The reference criteria for determining 18F-FDG PET/CT positivity used in the current study included at least two or more methods, among which BMB (part) was essential. BMB has long been considered the standard method for bone marrow staging. It is performed by unilateral or bilateral iliac crest annular biopsy to confirm lymphoma BMI, where bilateral iliac crest biopsy reduces the missed diagnosis by 20% compared with unilateral iliac crest biopsy [6, 42]. However, BMB can only obtain effective information in a limited area, and the false-negative rate is still high even after bilateral iliac crest biopsy [11, 26, 27]. In their study on 18F-FDG PET/CT detection of lymphoma BMI in children, Hassan et al.[13] reported that PET/CT scan revealed that 44% of the patients had HL focal BMI, which was not found in iliac crest biopsy. Another study, involving 34 HL and 23 NHL, also showed a high false-negative rate of 46% for pediatric lymphoma BMI detected by BMB [23]. Furthermore, several studies [11, 12, 24, 26, 27] have reported on BMB having lower sensitivity (62.5%, 32%, 56%, 38%, 53.1%, respectively) compared to PET/CT in the diagnosis of pediatric lymphoma BMI. In addition to a high false-negative rate or lower sensitivity, the use of BMB may present an ethical issue, as some pediatric patients cannot tolerate the pain it causes, which has been reported by a number of studies [11,12,13, 26,27,28].

One of the major limitations of this study is that the reference criteria used to determine lymphoma BMI were only partially determined by BMB. In addition to BMB, all studies used different reference criteria, such as MRI, CT, radionuclide bone imaging, and post-chemotherapy follow-up, thus potentially increasing the significant risk of differential validation bias among all included patients. Nevertheless, any further study using only the biopsy to obtain histopathological results as a reference standard is not feasible in clinical practice and would not be ethically justified in determining the lymphoma BMI. Another limitation is that some of the studies included patients with Hodgkin's disease, non-Hodgkin's lymphoma, or a mixture of the two. Meanwhile, reported studies of lymphoma BMI were all based on analysis of per-patient; thus, further studies on lymphoma BMI based on each pathological type or per-lesion are warranted. Besides, the high heterogeneity among studies included in the meta-analysis also affected the general practicability of the results.
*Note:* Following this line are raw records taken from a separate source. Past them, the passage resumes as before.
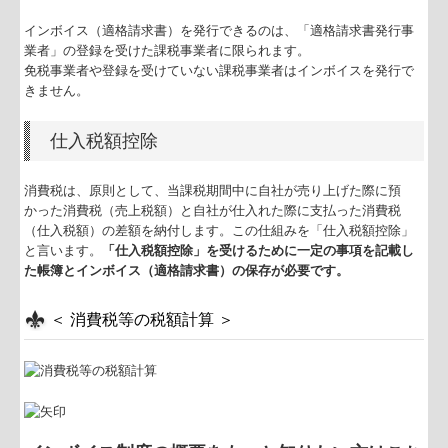
インボイス（適格請求書）を発行できるのは、「適格請求書発行事
業者」の登録を受けた課税事業者に限られます。
免税事業者や登録を受けていない課税事業者はインボイスを発行で
きません。
仕入税額控除
消費税は、原則として、当課税期間中に自社が売り上げた際に預
かった消費税（売上税額）と自社が仕入れた際に支払った消費税
（仕入税額）の差額を納付します。この仕組みを「仕入税額控除」
と言います。
「仕入税額控除」を受けるために一定の事項を記載し
た帳簿とインボイス（適格請求書）の保存が必要です。
＜ 消費税等の税額計算 ＞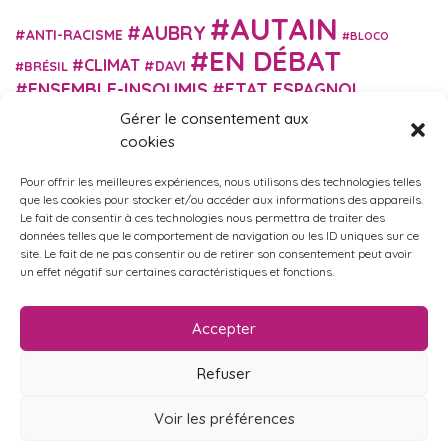
AUTAIN
AUBRY
ANTI-RACISME
BLOCO
EN DÉBAT
CLIMAT
DAVI
BRÉSIL
ENSEMBLE-INSOUMIS
ETAT ESPAGNOL
EUROPE
EXTRÊME DROITE
FASCISME
Gérer le consentement aux
FRANCE INSOUMISE
cookies
FÉMINISME
GES
GILETS JAUNES
GRANDE BRETAGNE
GRÈCE
Pour offrir les meilleures expériences, nous utilisons des technologies telles
HISTOIRE
ISRAËL PALESTINE
ITALIE
IMMIGRATION
que les cookies pour stocker et/ou accéder aux informations des appareils.
MARXISME
MARTIN
Le fait de consentir à ces technologies nous permettra de traiter des
MACRON
MIGRANT-ES
données telles que le comportement de navigation ou les ID uniques sur ce
MÉLENCHON
MUNICIPALES
NUPES
OBONO
site. Le fait de ne pas consentir ou de retirer son consentement peut avoir
RUSSIE
RETRAITES
PORTUGAL
un effet négatif sur certaines caractéristiques et fonctions.
OCCITANIE
SANTÉ
UKRAINE
USA
VIOLENCES
TURQUIE
ÉCOLOGIE
ÉDUCATION
POLICIÈRES
VIOLENCES SEXISTES
Accepter
ÉLECTIONS
ÉCOSOCIALISME
Refuser
Voir les préférences
Politique de confidentialité
•
Mentions légales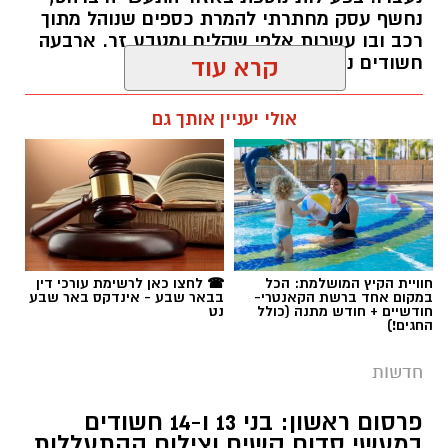
נחשף עסק מחתרתי להמרת כספים שנוהל מתוך
רכב ובו עשרות אלפי שקלים ומטבע זר. ארבעה
חשודים נעצרו בסך הכל.
קרא עוד
רותם שרון / 19:00 06.08.26
אולי יעניין אותך גם
תגים:
משטרה
חוויית הקיץ המושלמת: הכל
☎ לחצו כאן לרשימת עורכי דין
במקום אחד ברשת הקאנטרי-
בבאר שבע - אינדקס באר שבע
חודשיים + חודש מתנה (כולל
נט
החגים!)
חדשות
פרסום ראשון: בני 13 ו-14 חשודים
במעשי סדום קשים וצילום ההתעללות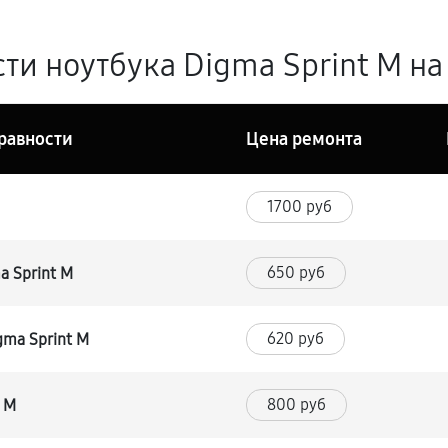
и ноутбука Digma Sprint M на
равности
Цена ремонта
1700 руб
650 руб
a Sprint M
620 руб
gma Sprint M
800 руб
t M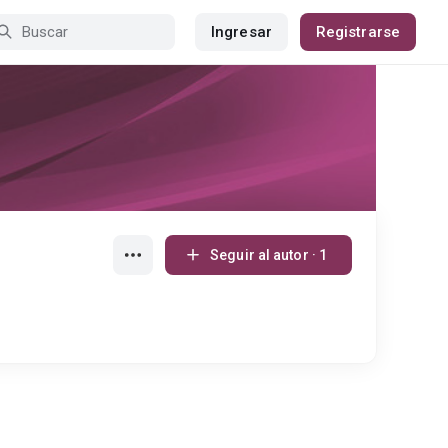
Ingresar
Registrarse
Seguir al autor · 1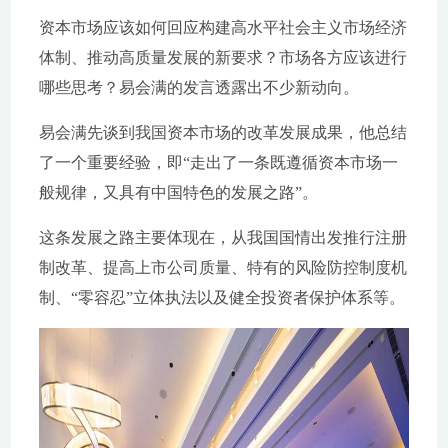
资本市场应该如何回应构建高水平社会主义市场经济
体制、推动高质量发展的新要求？市场各方应该进行
哪些思考？易会满的发言透露出不少新动向。
易会满先谈到我国资本市场的改革发展成果，他总结
了一个重要经验，即“走出了一条既遵循资本市场一
般规律，又具有中国特色的发展之路”。
这条发展之路主要体现在，从我国国情出发推行注册
制改革、提高上市公司质量、特有的风险防控制度机
制、“零容忍”立体执法以及健全投资者保护体系等。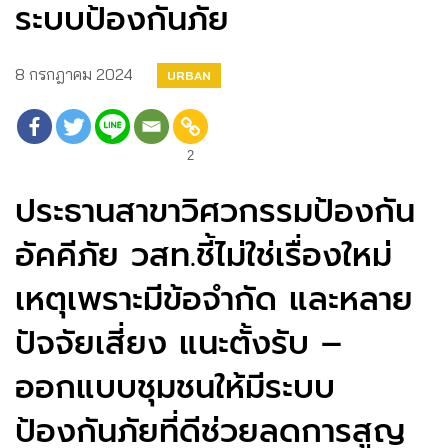
ระบบป้องกันภัย
8 กรกฎาคม 2024
URBAN
2
ประธานสาขาวิศวกรรมป้องกัน
อัคคีภัย วสท.ชี้ไม่ใช่เรื่องใหม่
เหตุเพราะมีข้อจำกัด และหลาย
ปัจจัยเสี่ยง แนะตั้งรับ –
ออกแบบชุมชนให้มีระบบ
ป้องกันภัยที่ดีช่วยลดการสูญ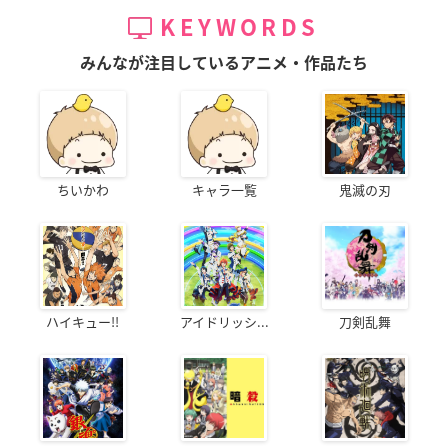
KEYWORDS
みんなが注目しているアニメ・作品たち
ちいかわ
キャラ一覧
鬼滅の刃
ハイキュー!!
アイドリッシ...
刀剣乱舞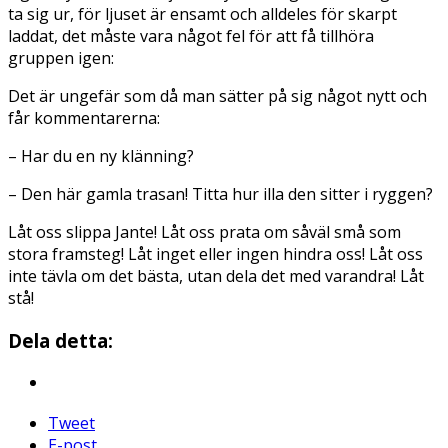
ta sig ur, för ljuset är ensamt och alldeles för skarpt
laddat, det måste vara något fel för att få tillhöra
gruppen igen:
Det är ungefär som då man sätter på sig något nytt och
får kommentarerna:
– Har du en ny klänning?
– Den här gamla trasan! Titta hur illa den sitter i ryggen?
Låt oss slippa Jante! Låt oss prata om såväl små som
stora framsteg! Låt inget eller ingen hindra oss! Låt oss
inte tävla om det bästa, utan dela det med varandra! Låt
stå!
Dela detta:
Tweet
E-post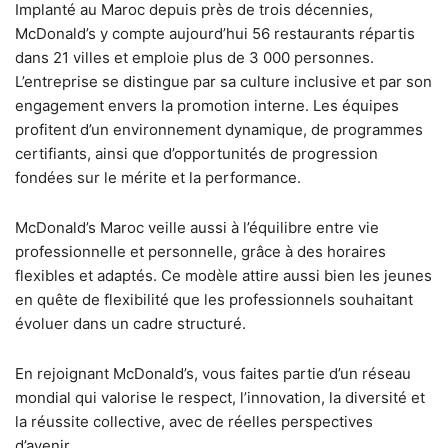
Implanté au Maroc depuis près de trois décennies,
McDonald’s y compte aujourd’hui 56 restaurants répartis
dans 21 villes et emploie plus de 3 000 personnes.
L’entreprise se distingue par sa culture inclusive et par son
engagement envers la promotion interne. Les équipes
profitent d’un environnement dynamique, de programmes
certifiants, ainsi que d’opportunités de progression
fondées sur le mérite et la performance.
McDonald’s Maroc veille aussi à l’équilibre entre vie
professionnelle et personnelle, grâce à des horaires
flexibles et adaptés. Ce modèle attire aussi bien les jeunes
en quête de flexibilité que les professionnels souhaitant
évoluer dans un cadre structuré.
En rejoignant McDonald’s, vous faites partie d’un réseau
mondial qui valorise le respect, l’innovation, la diversité et
la réussite collective, avec de réelles perspectives
d’avenir.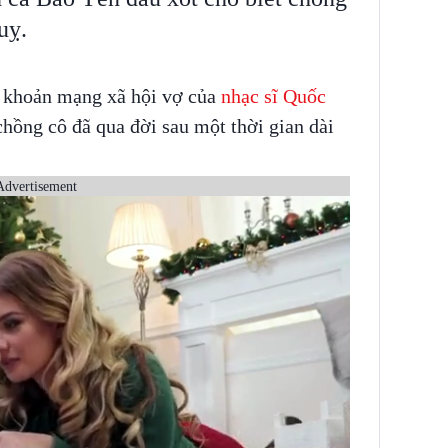
uỵ.
ài khoản mạng xã hội vợ của
nhạc sĩ Quốc
hồng cô đã qua đời sau một thời gian dài
Advertisement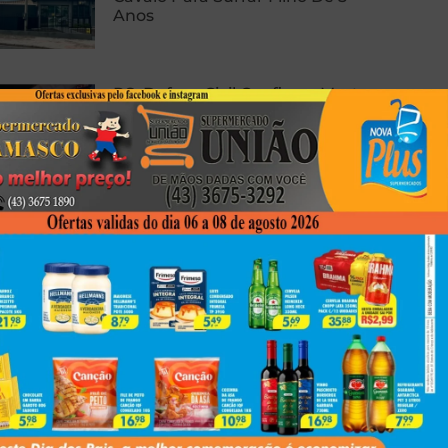
Anos
RS: Defesa Civil Confirma Morte
E Cinco Feridos Após Ciclone
PRF Apreende 138 Kg De Pasta
Base De Cocaína Em Cambé
Next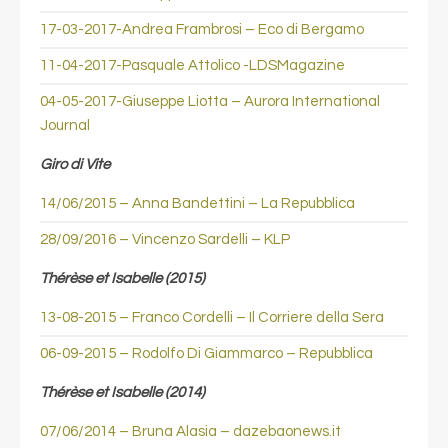
17-03-2017-Andrea Frambrosi – Eco di Bergamo
11-04-2017-Pasquale Attolico -LDSMagazine
04-05-2017-Giuseppe Liotta – Aurora International
Journal
Giro di Vite
14/06/2015 – Anna Bandettini – La Repubblica
28/09/2016 – Vincenzo Sardelli – KLP
Thérèse et Isabelle (2015)
13-08-2015 – Franco Cordelli – Il Corriere della Sera
06-09-2015 – Rodolfo Di Giammarco – Repubblica
Thérèse et Isabelle (2014)
07/06/2014 – Bruna Alasia – dazebaonews.it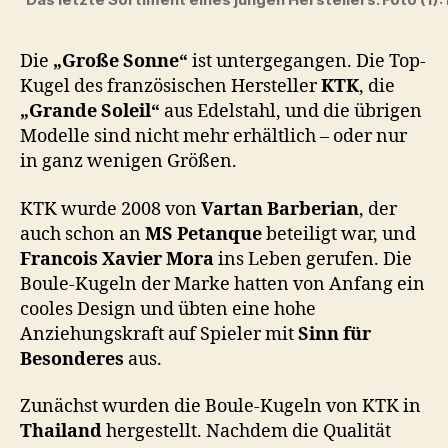
Die
„Große Sonne“
ist untergegangen. Die Top-
Kugel des französischen Hersteller
KTK
, die
„Grande Soleil“
aus Edelstahl, und die übrigen
Modelle sind nicht mehr erhältlich – oder nur
in ganz wenigen Größen.
KTK wurde 2008 von
Vartan Barberian
, der
auch schon an
MS Petanque
beteiligt war, und
Francois Xavier Mora
ins Leben gerufen. Die
Boule-Kugeln der Marke hatten von Anfang ein
cooles Design und übten eine hohe
Anziehungskraft auf Spieler mit
Sinn für
Besonderes
aus.
Zunächst wurden die Boule-Kugeln von KTK in
Thailand
hergestellt. Nachdem die Qualität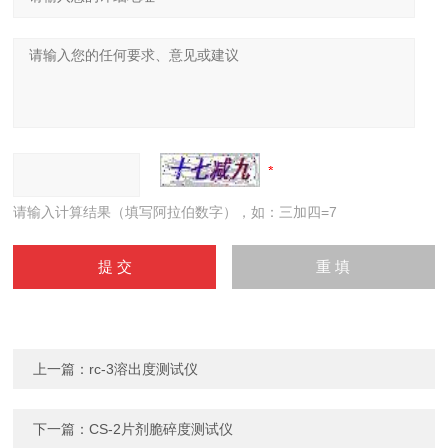
请输入计算结果（填写阿拉伯数字），如：三加四=7
上一篇：
rc-3溶出度测试仪
下一篇：
CS-2片剂脆碎度测试仪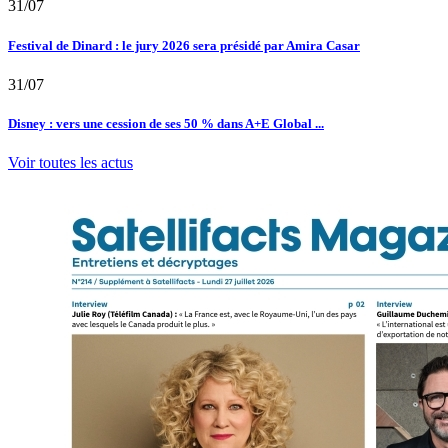
31/07
Festival de Dinard : le jury 2026 sera présidé par Amira Casar
31/07
Disney : vers une cession de ses 50 % dans A+E Global ...
Voir toutes les actus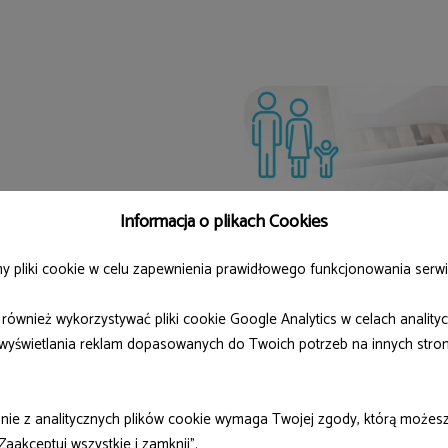
Informacja o plikach Cookies
wanie go przez przynajmniej
y pliki cookie w celu zapewnienia prawidłowego funkcjonowania serwi
ca dla rozespanych maluchów.
ównież wykorzystywać pliki cookie Google Analytics w celach anality
wyświetlania reklam dopasowanych do Twoich potrzeb na innych stro
nie z analitycznych plików cookie wymaga Twojej zgody, którą możesz
„Zaakceptuj wszystkie i zamknij”.
trzymałe?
However, the current meta-analysis remains reliable in demonstrating the important role of 18F-FDG PET/CT imaging in the diagnosis of lymphoma BMI.

Conclusion

18F-FDG PET/CT imaging showed superior diagnostic performance in detecting lymphoma BMI, with sensitivity and specificity up to 95%. Although there was heterogeneity between studies included in this systematic review and meta-analysis, our results suggest that 18F-FDG-PET/CT may be an appropriate alternative to BMB in evaluating lymphoma BMI in newly diagnosed and previously treated pediatric lymphoma patients.